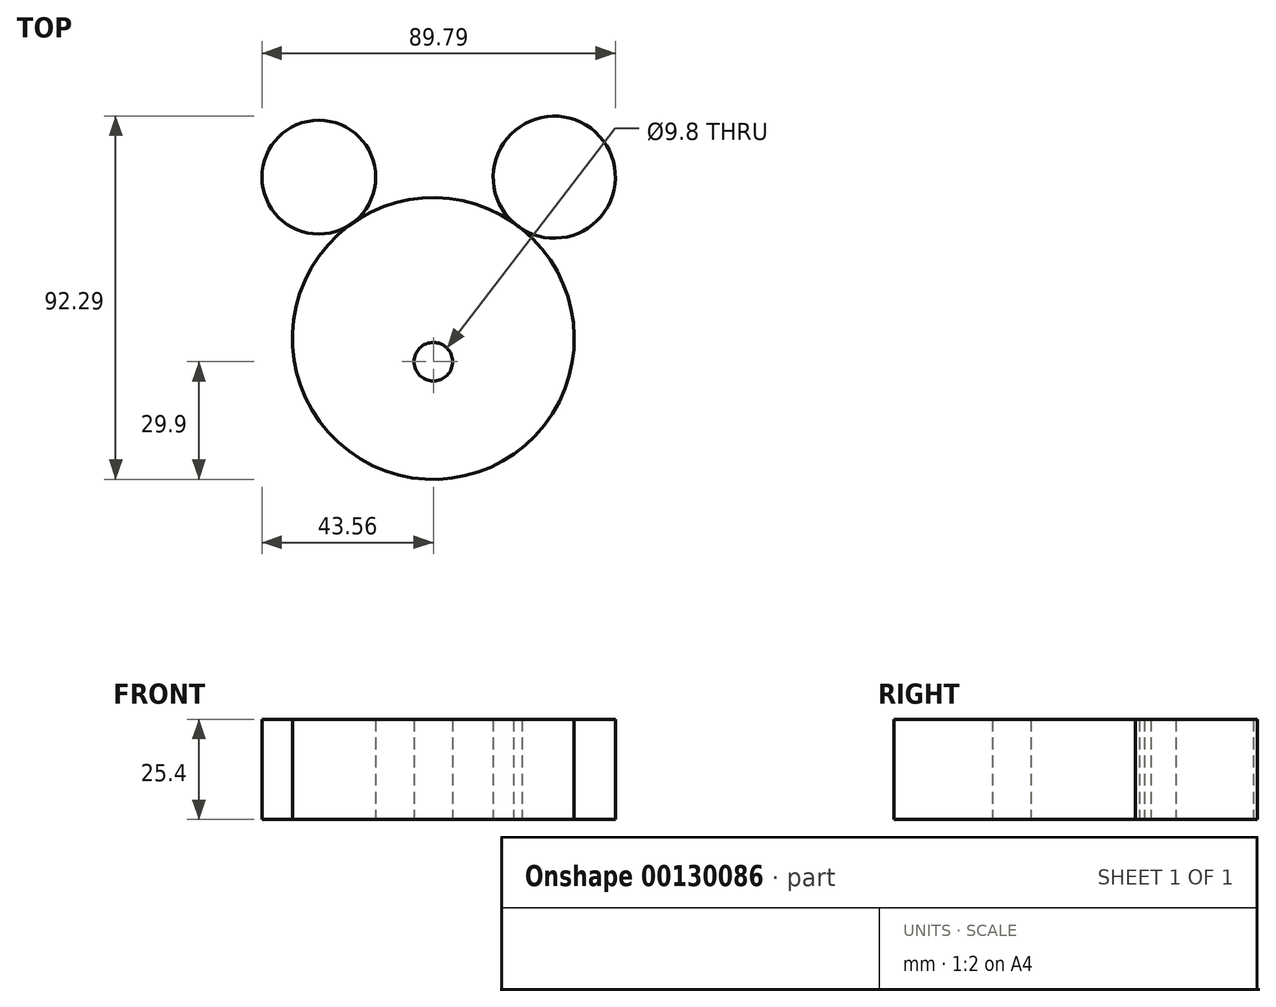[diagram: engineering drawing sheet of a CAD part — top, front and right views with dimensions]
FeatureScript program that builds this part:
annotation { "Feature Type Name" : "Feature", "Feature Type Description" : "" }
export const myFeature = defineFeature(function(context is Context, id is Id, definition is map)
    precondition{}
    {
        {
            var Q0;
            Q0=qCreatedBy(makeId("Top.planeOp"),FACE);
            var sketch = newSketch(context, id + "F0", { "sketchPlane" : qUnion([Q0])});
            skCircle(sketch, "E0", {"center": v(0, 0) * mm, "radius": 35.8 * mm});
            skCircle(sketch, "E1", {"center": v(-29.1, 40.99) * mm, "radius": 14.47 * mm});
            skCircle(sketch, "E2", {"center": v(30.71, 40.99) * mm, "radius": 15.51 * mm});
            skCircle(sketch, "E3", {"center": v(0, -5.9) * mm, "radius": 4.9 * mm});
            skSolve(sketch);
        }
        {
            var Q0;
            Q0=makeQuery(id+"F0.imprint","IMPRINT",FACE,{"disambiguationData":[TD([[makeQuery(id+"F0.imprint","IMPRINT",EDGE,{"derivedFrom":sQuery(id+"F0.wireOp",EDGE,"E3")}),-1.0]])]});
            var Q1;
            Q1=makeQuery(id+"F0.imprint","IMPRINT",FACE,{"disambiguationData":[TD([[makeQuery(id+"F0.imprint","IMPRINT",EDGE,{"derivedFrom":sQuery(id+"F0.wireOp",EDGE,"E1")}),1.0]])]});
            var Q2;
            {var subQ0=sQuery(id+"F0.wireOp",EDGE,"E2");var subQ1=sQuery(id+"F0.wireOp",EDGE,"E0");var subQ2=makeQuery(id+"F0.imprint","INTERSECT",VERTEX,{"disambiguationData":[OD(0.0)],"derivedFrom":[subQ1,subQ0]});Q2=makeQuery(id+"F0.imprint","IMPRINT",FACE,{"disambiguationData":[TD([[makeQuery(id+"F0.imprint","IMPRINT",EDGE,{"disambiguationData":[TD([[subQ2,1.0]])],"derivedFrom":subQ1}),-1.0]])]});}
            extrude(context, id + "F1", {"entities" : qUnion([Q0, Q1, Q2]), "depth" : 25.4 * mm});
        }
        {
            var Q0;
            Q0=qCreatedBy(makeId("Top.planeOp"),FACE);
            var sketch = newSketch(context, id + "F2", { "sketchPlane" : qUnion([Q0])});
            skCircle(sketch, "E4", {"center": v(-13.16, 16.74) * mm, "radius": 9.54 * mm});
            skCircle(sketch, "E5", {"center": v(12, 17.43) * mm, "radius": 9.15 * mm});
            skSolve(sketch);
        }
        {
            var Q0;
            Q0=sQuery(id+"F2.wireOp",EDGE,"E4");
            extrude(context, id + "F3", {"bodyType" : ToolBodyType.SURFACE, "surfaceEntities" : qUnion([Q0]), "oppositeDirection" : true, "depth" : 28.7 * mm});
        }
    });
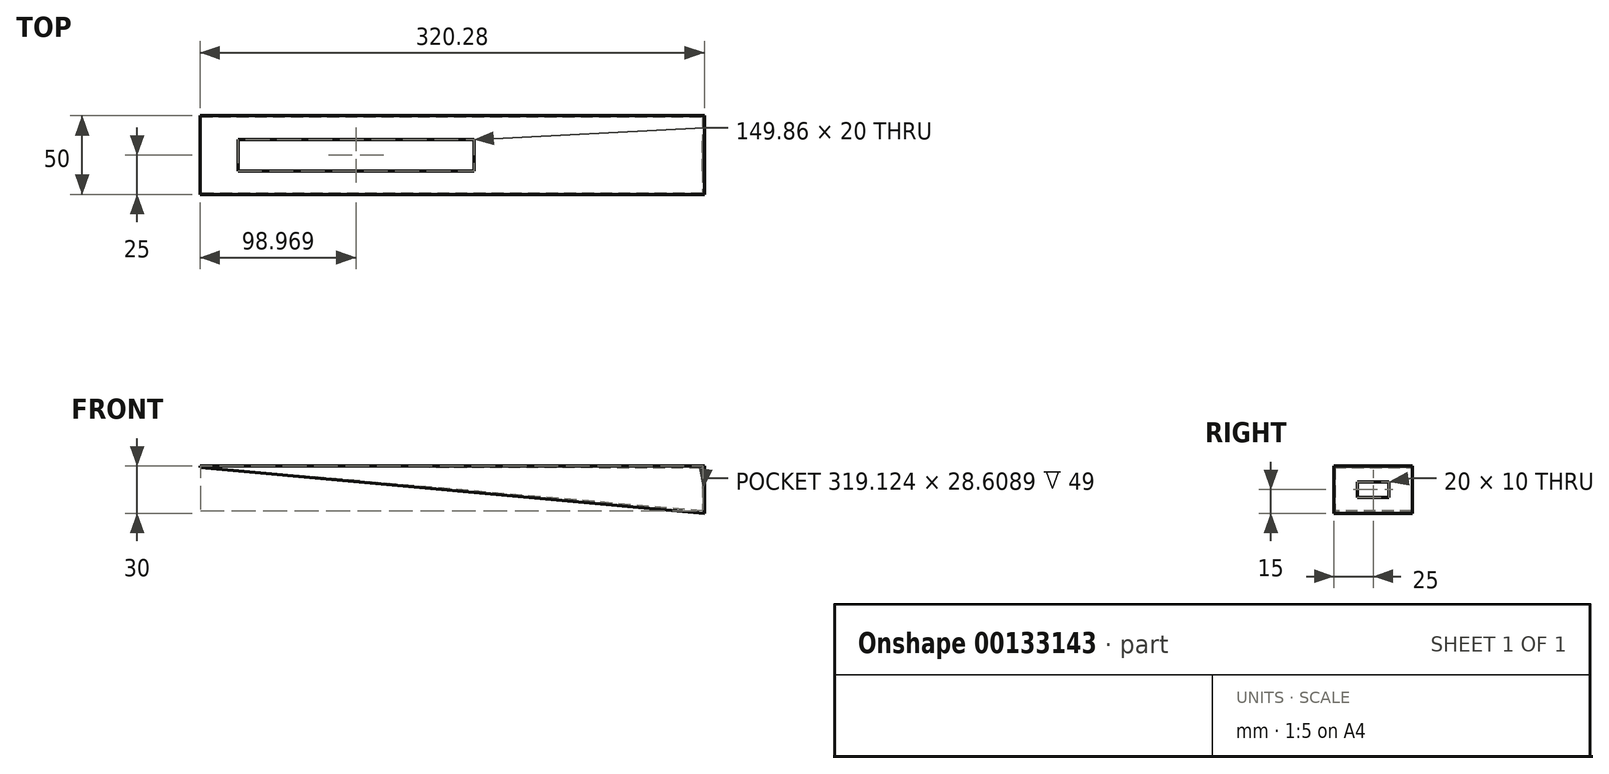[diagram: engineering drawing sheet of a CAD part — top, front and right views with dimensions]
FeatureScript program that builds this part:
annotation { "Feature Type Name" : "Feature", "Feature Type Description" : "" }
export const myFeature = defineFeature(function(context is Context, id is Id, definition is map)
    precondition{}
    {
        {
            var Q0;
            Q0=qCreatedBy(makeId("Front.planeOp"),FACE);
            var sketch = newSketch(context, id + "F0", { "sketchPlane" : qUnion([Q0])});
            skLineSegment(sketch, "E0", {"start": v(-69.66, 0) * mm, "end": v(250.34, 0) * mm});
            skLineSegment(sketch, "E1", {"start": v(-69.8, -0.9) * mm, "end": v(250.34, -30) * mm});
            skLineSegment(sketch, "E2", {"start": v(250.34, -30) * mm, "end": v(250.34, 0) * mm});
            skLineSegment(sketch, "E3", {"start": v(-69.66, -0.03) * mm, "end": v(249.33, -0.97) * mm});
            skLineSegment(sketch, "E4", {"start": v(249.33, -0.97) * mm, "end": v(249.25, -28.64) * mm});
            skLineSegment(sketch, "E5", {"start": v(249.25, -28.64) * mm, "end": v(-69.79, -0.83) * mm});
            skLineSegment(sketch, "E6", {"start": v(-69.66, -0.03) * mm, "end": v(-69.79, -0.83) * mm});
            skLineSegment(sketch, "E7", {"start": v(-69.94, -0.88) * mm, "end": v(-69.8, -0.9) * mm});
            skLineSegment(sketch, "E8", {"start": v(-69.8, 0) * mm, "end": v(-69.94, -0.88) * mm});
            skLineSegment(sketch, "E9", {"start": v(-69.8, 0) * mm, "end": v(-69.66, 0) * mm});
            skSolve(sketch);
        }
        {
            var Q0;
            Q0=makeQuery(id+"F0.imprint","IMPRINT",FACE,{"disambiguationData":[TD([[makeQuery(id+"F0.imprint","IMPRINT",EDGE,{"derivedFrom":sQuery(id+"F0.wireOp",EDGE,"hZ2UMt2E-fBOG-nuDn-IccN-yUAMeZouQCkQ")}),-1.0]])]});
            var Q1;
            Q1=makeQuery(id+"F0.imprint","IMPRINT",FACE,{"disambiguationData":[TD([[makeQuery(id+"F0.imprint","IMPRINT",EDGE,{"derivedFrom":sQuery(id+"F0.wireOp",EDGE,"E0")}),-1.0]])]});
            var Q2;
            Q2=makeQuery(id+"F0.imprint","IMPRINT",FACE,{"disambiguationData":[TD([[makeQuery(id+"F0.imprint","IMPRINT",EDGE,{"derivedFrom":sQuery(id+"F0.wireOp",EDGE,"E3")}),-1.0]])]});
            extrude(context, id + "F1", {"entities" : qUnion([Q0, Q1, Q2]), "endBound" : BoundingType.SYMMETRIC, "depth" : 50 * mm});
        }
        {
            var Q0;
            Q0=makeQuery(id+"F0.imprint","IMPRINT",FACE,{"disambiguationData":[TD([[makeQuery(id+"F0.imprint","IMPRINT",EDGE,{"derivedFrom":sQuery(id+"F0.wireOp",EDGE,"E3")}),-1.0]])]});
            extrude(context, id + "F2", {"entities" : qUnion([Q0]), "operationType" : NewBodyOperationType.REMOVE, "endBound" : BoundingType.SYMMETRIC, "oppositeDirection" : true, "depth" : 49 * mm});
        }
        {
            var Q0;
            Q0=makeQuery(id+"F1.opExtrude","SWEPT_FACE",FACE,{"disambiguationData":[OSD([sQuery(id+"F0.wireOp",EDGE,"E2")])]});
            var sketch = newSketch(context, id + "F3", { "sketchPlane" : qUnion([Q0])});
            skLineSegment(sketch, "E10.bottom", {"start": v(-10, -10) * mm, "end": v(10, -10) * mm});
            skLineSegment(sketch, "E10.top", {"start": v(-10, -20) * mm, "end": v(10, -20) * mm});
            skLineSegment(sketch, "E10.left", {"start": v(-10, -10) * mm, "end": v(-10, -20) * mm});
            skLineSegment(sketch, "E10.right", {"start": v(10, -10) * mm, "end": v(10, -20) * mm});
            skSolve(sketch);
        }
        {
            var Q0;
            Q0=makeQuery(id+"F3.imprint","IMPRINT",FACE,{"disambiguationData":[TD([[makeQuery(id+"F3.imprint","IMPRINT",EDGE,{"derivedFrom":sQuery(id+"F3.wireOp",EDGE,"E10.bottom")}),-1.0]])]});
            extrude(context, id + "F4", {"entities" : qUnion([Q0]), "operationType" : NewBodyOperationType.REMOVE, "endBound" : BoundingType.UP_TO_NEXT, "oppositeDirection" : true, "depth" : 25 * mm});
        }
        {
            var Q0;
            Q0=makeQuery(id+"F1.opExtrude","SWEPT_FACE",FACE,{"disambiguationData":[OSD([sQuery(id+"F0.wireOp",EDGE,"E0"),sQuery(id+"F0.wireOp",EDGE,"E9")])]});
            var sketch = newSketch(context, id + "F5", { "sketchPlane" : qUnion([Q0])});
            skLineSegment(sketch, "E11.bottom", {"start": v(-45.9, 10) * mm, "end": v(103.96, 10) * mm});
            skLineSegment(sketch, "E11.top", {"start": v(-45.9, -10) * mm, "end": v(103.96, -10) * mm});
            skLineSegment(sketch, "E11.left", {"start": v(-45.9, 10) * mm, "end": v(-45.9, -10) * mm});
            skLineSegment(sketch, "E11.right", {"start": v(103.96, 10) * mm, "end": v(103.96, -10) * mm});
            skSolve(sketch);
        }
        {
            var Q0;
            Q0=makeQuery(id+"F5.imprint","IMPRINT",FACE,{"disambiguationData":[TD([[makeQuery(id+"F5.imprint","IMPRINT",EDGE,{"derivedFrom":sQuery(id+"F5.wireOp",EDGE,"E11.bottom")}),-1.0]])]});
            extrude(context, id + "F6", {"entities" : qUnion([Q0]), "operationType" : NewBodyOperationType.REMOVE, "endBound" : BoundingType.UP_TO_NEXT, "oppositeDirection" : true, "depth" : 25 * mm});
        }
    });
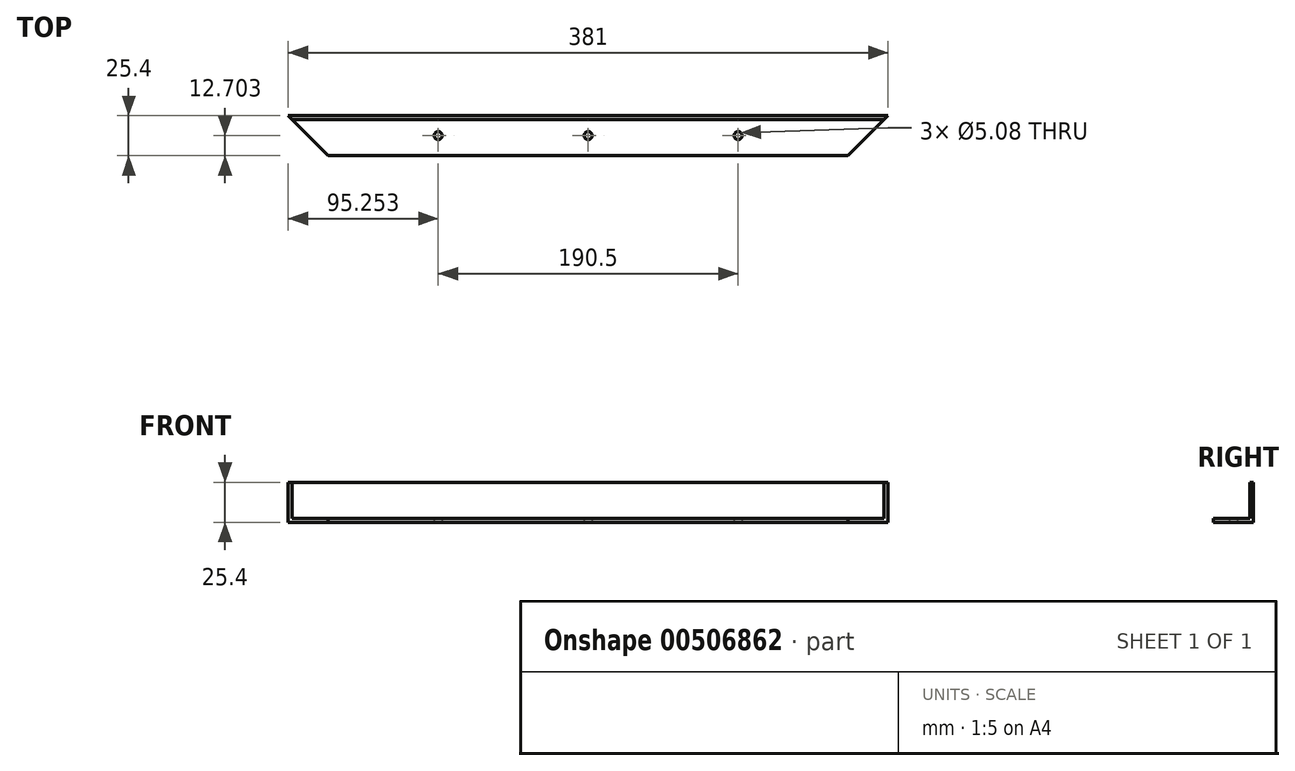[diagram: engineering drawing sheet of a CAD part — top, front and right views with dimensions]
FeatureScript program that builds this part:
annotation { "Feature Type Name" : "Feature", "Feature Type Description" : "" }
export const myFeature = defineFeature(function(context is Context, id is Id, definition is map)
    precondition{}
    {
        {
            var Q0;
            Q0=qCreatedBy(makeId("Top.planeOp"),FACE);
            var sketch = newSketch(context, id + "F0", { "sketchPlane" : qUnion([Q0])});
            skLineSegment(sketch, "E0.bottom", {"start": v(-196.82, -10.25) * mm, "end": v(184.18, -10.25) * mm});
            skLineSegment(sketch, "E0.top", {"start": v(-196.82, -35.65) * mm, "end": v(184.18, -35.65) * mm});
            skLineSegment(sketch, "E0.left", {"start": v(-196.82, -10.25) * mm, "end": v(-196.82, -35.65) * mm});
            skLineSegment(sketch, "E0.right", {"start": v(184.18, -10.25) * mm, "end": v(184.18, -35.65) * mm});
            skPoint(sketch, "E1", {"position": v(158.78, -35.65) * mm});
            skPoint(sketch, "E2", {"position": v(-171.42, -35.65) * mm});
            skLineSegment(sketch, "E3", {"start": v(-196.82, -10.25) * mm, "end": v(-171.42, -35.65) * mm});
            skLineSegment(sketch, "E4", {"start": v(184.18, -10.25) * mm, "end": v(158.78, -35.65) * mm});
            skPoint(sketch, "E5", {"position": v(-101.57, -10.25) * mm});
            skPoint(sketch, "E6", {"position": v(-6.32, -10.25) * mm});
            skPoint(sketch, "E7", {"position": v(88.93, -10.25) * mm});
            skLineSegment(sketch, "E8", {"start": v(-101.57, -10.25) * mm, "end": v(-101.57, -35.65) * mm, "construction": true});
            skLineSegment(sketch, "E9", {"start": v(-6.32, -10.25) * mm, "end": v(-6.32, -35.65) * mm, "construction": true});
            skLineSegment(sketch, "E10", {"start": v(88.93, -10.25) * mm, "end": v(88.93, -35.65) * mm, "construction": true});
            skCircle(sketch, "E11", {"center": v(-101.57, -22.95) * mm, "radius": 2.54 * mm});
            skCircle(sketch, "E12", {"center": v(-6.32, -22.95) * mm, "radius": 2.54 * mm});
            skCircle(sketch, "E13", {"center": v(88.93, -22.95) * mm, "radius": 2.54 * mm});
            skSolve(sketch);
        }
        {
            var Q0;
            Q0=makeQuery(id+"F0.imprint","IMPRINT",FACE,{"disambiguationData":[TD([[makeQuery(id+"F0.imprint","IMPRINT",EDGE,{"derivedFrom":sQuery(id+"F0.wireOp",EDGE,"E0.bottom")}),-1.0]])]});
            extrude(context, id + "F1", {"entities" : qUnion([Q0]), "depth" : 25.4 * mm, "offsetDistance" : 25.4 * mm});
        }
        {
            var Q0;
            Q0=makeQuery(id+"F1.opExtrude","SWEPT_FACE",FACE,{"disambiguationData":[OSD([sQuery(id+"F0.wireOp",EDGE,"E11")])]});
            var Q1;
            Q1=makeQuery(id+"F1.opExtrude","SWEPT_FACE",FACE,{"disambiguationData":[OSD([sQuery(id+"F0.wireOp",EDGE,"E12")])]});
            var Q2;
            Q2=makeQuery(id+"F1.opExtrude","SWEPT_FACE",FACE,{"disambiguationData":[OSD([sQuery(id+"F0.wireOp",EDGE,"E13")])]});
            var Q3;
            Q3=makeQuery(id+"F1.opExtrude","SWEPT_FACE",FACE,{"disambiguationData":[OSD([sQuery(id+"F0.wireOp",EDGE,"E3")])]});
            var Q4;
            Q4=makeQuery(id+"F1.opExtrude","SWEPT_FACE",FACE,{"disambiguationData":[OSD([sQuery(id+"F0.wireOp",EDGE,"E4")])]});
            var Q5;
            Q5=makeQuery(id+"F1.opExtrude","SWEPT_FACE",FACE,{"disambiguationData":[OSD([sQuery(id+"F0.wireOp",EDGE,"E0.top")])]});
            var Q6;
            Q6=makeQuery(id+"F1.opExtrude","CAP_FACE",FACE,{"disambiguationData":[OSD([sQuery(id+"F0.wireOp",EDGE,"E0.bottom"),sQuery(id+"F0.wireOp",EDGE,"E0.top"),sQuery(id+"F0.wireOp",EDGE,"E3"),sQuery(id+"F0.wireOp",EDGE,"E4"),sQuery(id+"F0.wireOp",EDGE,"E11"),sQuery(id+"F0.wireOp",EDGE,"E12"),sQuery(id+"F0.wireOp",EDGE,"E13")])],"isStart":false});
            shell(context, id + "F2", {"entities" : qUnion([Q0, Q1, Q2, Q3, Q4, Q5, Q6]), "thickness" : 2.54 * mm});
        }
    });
★ ★ ★ ★ ★ ★ ★
Please give everything from the start of the rows down to the line containing "v(-29.1, 40.99) *" (both included) as a Markdown table with the columns No. and Source Line, skipping blank lines and leaving the pictures out.

| No. | Source Line |
|---|---|
| 1 | [diagram: engineering drawing sheet of a CAD part — top, front and right views with dimensions] |
| 2 | FeatureScript program that builds this part: |
| 3 | annotation { "Feature Type Name" : "Feature", "Feature Type Description" : "" } |
| 4 | export const myFeature = defineFeature(function(context is Context, id is Id, definition is map) |
| 5 |     precondition{} |
| 6 |     { |
| 7 |         { |
| 8 |             var Q0; |
| 9 |             Q0=qCreatedBy(makeId("Top.planeOp"),FACE); |
| 10 |             var sketch = newSketch(context, id + "F0", { "sketchPlane" : qUnion([Q0])}); |
| 11 |             skCircle(sketch, "E0", {"center": v(0, 0) * mm, "radius": 35.8 * mm}); |
| 12 |             skCircle(sketch, "E1", {"center": v(-29.1, 40.99) * mm, "radius": 14.47 * mm}); |